• **Description of the task**: Pick up the article on the origins of high-tech words right after its final entry and carry it forward.

• **Excerpted passage**:
History lesson: The origins of wiki, blog and other high-tech lingo
- — 27 June, 2008 10:08
Technology we take for granted today was new not so long ago, and somebody had to name it. Though sometimes it's hard to pin down exactly who deserves the credit — or blame — here's a shot a some of the more familiar terms.
BLOG: Short for weblog, the word is traced to Jorn Barger's "Robot Wisdom" Web site in 1997, in which he began "logging the Web" by collecting information he came across. Peter Merholz is credited with contributing to use of the term in 1999 in his weblog by stating, "I've decided to pronounce the word 'weblog' as 'wee-blog. Or 'blog' for short."
BYTE: A measurement of information storage coined in 1956 by Werner Buchholz during the design phase of the IBM Stretch computer to describe how much data a computing machine might bite, with the spelling changed so as not to be confused with bit. (See computer history of IBM Stretch.)
BROWSER: Tim Berners-Lee, often called the "father of the Web," in 1989 invented software he called WorldWideWeb. But Berners-Lee says the term browser predates the Web, as there were hypermedia browsers. (See below, WORLD WIDE WEB and HYPERTEXT.)

• **Information given**:
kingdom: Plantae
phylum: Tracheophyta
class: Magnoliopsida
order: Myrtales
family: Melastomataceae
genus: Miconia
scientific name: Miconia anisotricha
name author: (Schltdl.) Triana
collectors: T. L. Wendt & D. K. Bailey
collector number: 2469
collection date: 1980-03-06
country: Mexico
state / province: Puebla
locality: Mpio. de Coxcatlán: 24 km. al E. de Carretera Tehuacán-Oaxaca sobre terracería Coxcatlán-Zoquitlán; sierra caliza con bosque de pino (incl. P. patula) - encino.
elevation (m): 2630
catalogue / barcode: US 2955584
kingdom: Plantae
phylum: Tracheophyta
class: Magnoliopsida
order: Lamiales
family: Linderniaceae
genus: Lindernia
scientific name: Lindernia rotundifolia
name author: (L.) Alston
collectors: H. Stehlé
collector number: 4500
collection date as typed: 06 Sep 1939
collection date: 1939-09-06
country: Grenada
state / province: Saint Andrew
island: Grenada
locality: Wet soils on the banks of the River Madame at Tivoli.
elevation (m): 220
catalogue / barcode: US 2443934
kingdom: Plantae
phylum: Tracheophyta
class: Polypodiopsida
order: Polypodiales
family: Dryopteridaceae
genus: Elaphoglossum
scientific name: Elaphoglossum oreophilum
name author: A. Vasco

• **Answer box**:
CELL PHONE: AT&T Bell Labs engineer William Rae Young is credited with suggesting the hexagonal cell concept for a cellular mobile phone. Young's technical work was referenced in an internal document written by co-worker Douglas H. Ring in 1947 on how to build a wide-area cellular service. The first mobile telephone call was made from a car in St. Louis on June 17, 1946, but it was far from what we think of as a portable handset today. The equipment weighed 80 lb., and the AT&T service — basically a massive party line — cost $30 per month plus 30 to 40 cents per local call. But Bell Labs was beaten to the punch for the first cellular phone call. That was made by Martin Cooper, then general manager of Motorola's Communications Systems Division, as he carried a hefty cell phone through New York City and placed a call to his rival, Joel Engels at Bell Labs, on April 3, 1973.
CHIEF INFORMATION OFFICER: According to the Computer History Museum, the C-level position for IT is believed to have started in military and government before being adopted by industry. William Synnott and William Gruber get credit for coining the term in 1981.
COMPUTER VIRUS: A phrase widely used today to describe self-replicating and invasive software, the term's invention is credited to Leonard Max Adelman, who suggested it to researcher Fred Cohen for his 1984 study "Experiments With Computer Viruses." Adelman is also co-inventor of the RSA (which stands for Rivest-Shamir-Adelman) cryptosystem.